**The exercise:**
Reproduce word for word the interview transcript below about the Windsor housing market.

**Page extract:**

------------------------------------------------------------------------

Jordan Silvester [00:06:03]:
Right.

James [00:06:03]:
And when they closed up shop, those towns still haven’t recovered from that. Right. And it’s been what are we talking? 15 years, something like that.

Jordan Silvester [00:06:13]:
Yeah. We’re 15, yeah, 16 years down the road. So so, again, we saw a slow, we hit rock bottom here in in in Windsor and in most of Canada right around mid o nine. And then we climbed back. We’re back to pretty much call it normal. Best way to word maybe to describe it, which I didn’t know anything about because I’d never been in a normal market. I was told it was normal market by the other realtors, and that was by 2011, most of the, market had recovered to where it had fallen from. So you’d had your dip in your climb.

Jordan Silvester [00:06:42]:
And so that was only about a 3 year, call it, extravaganza of of stuff, and we only had about a 15% adjustment overall from the top to the bottom, back to the top. So Oh. In the next about 4 or 5 years but we only averaged an increase of about 2 and a half to to to 4% kind of at max year over year, up until about 2015 where then the whole game changed again. Right? And so in that scenario, the the market decided to go into Like, that was you know, everything was within, like, a 5% margin, you know, 5 5 grand over, 15 grand under. Like, there wasn’t a lot of stuff, maybe the occasional one that was less. But most of our market was highly stable. And then all of a sudden, stuff started going 20, 30, 40, 80, a 100, 200. It’s like, what on earth is going on here? And and it took me a minute to adjust because I’m analytical.

------------------------------------------------------------------------

**Record list:**
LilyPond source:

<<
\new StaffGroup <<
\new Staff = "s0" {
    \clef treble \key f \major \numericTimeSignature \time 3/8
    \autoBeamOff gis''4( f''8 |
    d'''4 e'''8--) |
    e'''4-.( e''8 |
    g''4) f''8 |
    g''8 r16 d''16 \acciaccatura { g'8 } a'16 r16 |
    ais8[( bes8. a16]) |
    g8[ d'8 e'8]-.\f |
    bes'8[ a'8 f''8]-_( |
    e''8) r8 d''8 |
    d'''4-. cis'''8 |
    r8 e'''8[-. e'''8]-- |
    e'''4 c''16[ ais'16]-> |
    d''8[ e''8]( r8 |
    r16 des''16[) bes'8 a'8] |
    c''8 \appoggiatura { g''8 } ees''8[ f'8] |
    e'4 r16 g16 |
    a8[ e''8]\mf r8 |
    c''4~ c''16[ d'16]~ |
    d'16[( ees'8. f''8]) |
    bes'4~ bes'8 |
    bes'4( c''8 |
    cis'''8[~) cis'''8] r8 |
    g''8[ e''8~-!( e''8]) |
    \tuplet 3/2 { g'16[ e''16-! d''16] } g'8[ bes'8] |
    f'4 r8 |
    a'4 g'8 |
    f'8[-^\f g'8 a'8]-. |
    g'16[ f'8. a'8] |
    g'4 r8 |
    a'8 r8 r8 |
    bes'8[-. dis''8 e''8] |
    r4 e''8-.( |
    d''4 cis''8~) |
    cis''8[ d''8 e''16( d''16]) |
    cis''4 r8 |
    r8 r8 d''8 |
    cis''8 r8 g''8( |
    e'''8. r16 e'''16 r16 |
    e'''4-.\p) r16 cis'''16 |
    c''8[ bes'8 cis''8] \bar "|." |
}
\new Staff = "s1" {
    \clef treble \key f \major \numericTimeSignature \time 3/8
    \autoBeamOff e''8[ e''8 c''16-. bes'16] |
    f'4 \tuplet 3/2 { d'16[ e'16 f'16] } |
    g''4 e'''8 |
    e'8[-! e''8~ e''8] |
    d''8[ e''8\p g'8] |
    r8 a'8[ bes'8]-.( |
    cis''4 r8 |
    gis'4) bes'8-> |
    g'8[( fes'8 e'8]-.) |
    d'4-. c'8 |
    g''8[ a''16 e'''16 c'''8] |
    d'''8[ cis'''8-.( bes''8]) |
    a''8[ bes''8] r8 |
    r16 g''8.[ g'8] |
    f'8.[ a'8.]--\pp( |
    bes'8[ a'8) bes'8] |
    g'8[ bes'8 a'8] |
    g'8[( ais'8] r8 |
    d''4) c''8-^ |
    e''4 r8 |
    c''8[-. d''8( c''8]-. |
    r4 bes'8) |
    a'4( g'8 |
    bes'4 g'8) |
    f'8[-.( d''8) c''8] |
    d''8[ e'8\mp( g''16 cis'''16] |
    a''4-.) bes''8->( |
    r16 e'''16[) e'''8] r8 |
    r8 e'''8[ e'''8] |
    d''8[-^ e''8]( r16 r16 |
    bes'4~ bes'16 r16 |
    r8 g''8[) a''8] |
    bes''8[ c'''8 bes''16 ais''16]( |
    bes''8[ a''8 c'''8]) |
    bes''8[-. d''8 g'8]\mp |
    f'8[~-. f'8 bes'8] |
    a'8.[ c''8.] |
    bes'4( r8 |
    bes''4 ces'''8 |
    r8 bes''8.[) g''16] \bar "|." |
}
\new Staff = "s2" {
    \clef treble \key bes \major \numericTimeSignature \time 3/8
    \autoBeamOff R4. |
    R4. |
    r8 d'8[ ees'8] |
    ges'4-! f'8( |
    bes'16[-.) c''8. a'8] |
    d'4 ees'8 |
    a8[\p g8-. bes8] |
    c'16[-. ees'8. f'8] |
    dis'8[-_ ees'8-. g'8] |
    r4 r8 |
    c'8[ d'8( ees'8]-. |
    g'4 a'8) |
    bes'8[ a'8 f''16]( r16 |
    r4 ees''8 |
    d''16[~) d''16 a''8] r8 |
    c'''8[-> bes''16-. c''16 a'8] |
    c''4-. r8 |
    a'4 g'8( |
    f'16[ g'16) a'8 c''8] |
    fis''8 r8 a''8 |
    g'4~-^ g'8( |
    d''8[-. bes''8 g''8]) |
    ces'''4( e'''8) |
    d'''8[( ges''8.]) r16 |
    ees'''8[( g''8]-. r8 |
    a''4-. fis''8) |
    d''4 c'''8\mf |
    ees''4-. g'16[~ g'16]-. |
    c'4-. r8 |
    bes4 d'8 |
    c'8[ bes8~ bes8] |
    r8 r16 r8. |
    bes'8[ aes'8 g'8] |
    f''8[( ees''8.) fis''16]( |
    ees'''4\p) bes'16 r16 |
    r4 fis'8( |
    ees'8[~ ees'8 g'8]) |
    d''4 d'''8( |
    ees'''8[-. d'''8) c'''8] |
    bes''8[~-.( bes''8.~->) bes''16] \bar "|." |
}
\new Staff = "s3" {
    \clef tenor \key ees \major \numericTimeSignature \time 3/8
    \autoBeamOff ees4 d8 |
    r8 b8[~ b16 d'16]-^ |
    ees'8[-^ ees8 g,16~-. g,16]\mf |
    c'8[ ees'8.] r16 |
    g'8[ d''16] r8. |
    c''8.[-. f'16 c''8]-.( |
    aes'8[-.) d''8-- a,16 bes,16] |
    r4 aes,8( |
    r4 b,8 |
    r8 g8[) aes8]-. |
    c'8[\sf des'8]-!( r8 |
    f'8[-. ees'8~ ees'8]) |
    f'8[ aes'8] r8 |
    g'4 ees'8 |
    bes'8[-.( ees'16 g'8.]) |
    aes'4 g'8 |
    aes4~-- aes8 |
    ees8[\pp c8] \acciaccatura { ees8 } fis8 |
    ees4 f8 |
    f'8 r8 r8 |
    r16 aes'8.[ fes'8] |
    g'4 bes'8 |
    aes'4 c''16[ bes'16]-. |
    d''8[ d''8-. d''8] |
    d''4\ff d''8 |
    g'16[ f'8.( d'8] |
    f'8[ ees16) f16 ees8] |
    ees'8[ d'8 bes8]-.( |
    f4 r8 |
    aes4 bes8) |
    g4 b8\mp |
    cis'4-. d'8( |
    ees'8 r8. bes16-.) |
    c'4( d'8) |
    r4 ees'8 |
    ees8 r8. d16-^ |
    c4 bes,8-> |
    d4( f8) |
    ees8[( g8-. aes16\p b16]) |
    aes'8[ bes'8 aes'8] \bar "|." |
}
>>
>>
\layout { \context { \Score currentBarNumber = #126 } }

------------------------------------------------------------------------

**Answer to this task:**
Jordan Silvester [00:06:03]:
Right.

James [00:06:03]:
And when they closed up shop, those towns still haven’t recovered from that. Right. And it’s been what are we talking? 15 years, something like that.

Jordan Silvester [00:06:13]:
Yeah. We’re 15, yeah, 16 years down the road. So so, again, we saw a slow, we hit rock bottom here in in in Windsor and in most of Canada right around mid o nine. And then we climbed back. We’re back to pretty much call it normal. Best way to word maybe to describe it, which I didn’t know anything about because I’d never been in a normal market. I was told it was normal market by the other realtors, and that was by 2011, most of the, market had recovered to where it had fallen from. So you’d had your dip in your climb.

Jordan Silvester [00:06:42]:
And so that was only about a 3 year, call it, extravaganza of of stuff, and we only had about a 15% adjustment overall from the top to the bottom, back to the top. So Oh. In the next about 4 or 5 years but we only averaged an increase of about 2 and a half to to to 4% kind of at max year over year, up until about 2015 where then the whole game changed again. Right? And so in that scenario, the the market decided to go into Like, that was you know, everything was within, like, a 5% margin, you know, 5 5 grand over, 15 grand under. Like, there wasn’t a lot of stuff, maybe the occasional one that was less. But most of our market was highly stable. And then all of a sudden, stuff started going 20, 30, 40, 80, a 100, 200. It’s like, what on earth is going on here? And and it took me a minute to adjust because I’m analytical.